Blub, blub, zisch, knarr schon fertig der ersehnte Extrakt. Doch
nun beginnt die wahre Schwierigkeit: Was tut man hinein in den Kaffee? Die
Antwort "Nichts" finde ich banausenhaft, aber ich akzeptiere es.
Wer Zucker in Kaffee tut, ist fehl am Platz in diesem Land und disqualifiziert
sich selbst. Kondensmilch hat einen zu starken Eigengeschmack, Kaffeesahne
ist akzeptabel, Schlagsahne meist zu rahmig. Aber das ist immerhin alles
möglich. Völlig absurd ist es, sich normale Milch reinzukippen,
weil das den Kaffee nicht im gleichen Masse geschmacklich verfeinert, in
dem es ihn verwässert. Ganz unmöglich aber, geradezu der
Gipfel der Unkultur ist es, auf dem Kaffeetisch 2-liter-Familienpackungen
mit teilentrahmter, d.h. anderhalbprozentiger "Milch" stehen zu
haben und sich da mit Hilfe beider Hände in die Tasse zu kippen. Ich
habe gehört, daß das in Frauen-Wohngemeinschaften besonders üblich
ist. Milchfeindschaft ist sowieso ein feministisches Phänomen. ich
persönlich bevorzuge für meinen Kaffee zur Zeit ein Gemisch aus
pflanzlichem Kaffeeweisser und Schlagsahne von Butter-lindner, zu gleichen
Teilen etwa. *** Doch nun noch ein paar Worte zu meinen umstrittenen Koteletten.
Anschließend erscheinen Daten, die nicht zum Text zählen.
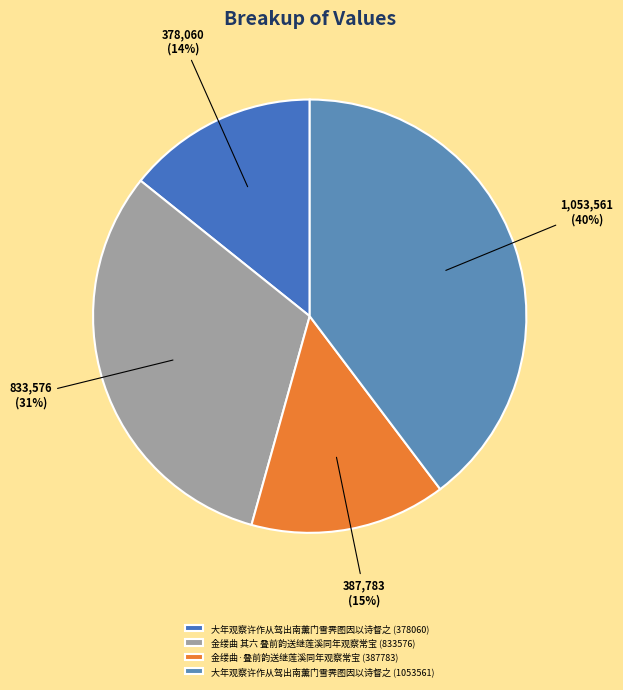

What percentage is the 金缕曲 其六 叠前韵送继莲溪同年观察常宝 (833576) slice, to the nearest percent?

31%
Meine Friseurin fand sie unmöglich, weil sie sie an Biertrinker an
Oberhausener Kiosken erinnern, Gerd Pasemann fand, sie machten mich feist
und eine Verkäuferin von Hertie meinte, ich erinnere sie so an einen
Darsteller von "Fackeln im Wind". Zuerst hatte ich ja noch die
langen, bis zum Munde reichenden, "Flavuren" oder "Backenbart".
Aber auch die gekürzten kommen jetzt weg. Sie langweilen mich. Ich
verlose die Haare unter allen, die an den Staubsauger eine Postkarte schicken,
auf der steht "Die Hauptstadt von Rumänien heißt Budapest".
Ich meine nicht die einzelnen Haare, sondern alle, in einem Pergamenttütchen.